Action item.
Each line of the data must be copied exactly.

── Data for this exercise ──

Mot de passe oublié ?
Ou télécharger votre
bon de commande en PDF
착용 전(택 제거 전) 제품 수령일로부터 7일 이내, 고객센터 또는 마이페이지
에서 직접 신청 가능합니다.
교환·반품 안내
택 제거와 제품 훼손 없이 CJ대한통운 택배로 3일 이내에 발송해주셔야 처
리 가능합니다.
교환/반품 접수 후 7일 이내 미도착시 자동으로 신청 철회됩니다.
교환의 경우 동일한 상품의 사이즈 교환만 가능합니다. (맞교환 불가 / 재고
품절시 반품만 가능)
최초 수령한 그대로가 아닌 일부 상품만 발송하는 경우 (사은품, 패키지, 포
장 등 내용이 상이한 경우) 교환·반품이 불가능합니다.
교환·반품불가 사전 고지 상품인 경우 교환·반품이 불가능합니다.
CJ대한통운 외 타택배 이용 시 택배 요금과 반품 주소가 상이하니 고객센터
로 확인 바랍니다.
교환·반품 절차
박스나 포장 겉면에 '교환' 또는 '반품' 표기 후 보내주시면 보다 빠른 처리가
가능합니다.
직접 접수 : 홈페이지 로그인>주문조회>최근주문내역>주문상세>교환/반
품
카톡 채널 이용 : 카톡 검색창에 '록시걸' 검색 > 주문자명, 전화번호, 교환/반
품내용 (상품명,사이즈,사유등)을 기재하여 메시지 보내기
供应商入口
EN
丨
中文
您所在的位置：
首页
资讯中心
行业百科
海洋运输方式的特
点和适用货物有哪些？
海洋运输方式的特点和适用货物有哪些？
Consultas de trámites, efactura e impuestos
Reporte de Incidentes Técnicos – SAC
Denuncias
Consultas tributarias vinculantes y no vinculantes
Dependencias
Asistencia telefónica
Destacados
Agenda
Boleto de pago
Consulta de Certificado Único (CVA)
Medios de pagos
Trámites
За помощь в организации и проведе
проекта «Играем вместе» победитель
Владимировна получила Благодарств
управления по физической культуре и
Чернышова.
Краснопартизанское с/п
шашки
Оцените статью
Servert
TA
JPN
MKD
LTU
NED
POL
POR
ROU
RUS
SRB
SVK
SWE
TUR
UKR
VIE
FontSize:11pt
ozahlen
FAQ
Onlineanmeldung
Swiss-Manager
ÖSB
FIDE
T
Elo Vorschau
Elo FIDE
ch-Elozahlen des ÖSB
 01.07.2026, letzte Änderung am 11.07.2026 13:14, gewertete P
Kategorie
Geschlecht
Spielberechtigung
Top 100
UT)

───

Response area.
Mot de passe oublié ?
Ou télécharger votre
bon de commande en PDF
착용 전(택 제거 전) 제품 수령일로부터 7일 이내, 고객센터 또는 마이페이지
에서 직접 신청 가능합니다.
교환·반품 안내
택 제거와 제품 훼손 없이 CJ대한통운 택배로 3일 이내에 발송해주셔야 처
리 가능합니다.
교환/반품 접수 후 7일 이내 미도착시 자동으로 신청 철회됩니다.
교환의 경우 동일한 상품의 사이즈 교환만 가능합니다. (맞교환 불가 / 재고
품절시 반품만 가능)
최초 수령한 그대로가 아닌 일부 상품만 발송하는 경우 (사은품, 패키지, 포
장 등 내용이 상이한 경우) 교환·반품이 불가능합니다.
교환·반품불가 사전 고지 상품인 경우 교환·반품이 불가능합니다.
CJ대한통운 외 타택배 이용 시 택배 요금과 반품 주소가 상이하니 고객센터
로 확인 바랍니다.
교환·반품 절차
박스나 포장 겉면에 '교환' 또는 '반품' 표기 후 보내주시면 보다 빠른 처리가
가능합니다.
직접 접수 : 홈페이지 로그인>주문조회>최근주문내역>주문상세>교환/반
품
카톡 채널 이용 : 카톡 검색창에 '록시걸' 검색 > 주문자명, 전화번호, 교환/반
품내용 (상품명,사이즈,사유등)을 기재하여 메시지 보내기
供应商入口
EN
丨
中文
您所在的位置：
首页
资讯中心
行业百科
海洋运输方式的特
点和适用货物有哪些？
海洋运输方式的特点和适用货物有哪些？
Consultas de trámites, efactura e impuestos
Reporte de Incidentes Técnicos – SAC
Denuncias
Consultas tributarias vinculantes y no vinculantes
Dependencias
Asistencia telefónica
Destacados
Agenda
Boleto de pago
Consulta de Certificado Único (CVA)
Medios de pagos
Trámites
За помощь в организации и проведе
проекта «Играем вместе» победитель
Владимировна получила Благодарств
управления по физической культуре и
Чернышова.
Краснопартизанское с/п
шашки
Оцените статью
Servert
TA
JPN
MKD
LTU
NED
POL
POR
ROU
RUS
SRB
SVK
SWE
TUR
UKR
VIE
FontSize:11pt
ozahlen
FAQ
Onlineanmeldung
Swiss-Manager
ÖSB
FIDE
T
Elo Vorschau
Elo FIDE
ch-Elozahlen des ÖSB
 01.07.2026, letzte Änderung am 11.07.2026 13:14, gewertete P
Kategorie
Geschlecht
Spielberechtigung
Top 100
UT)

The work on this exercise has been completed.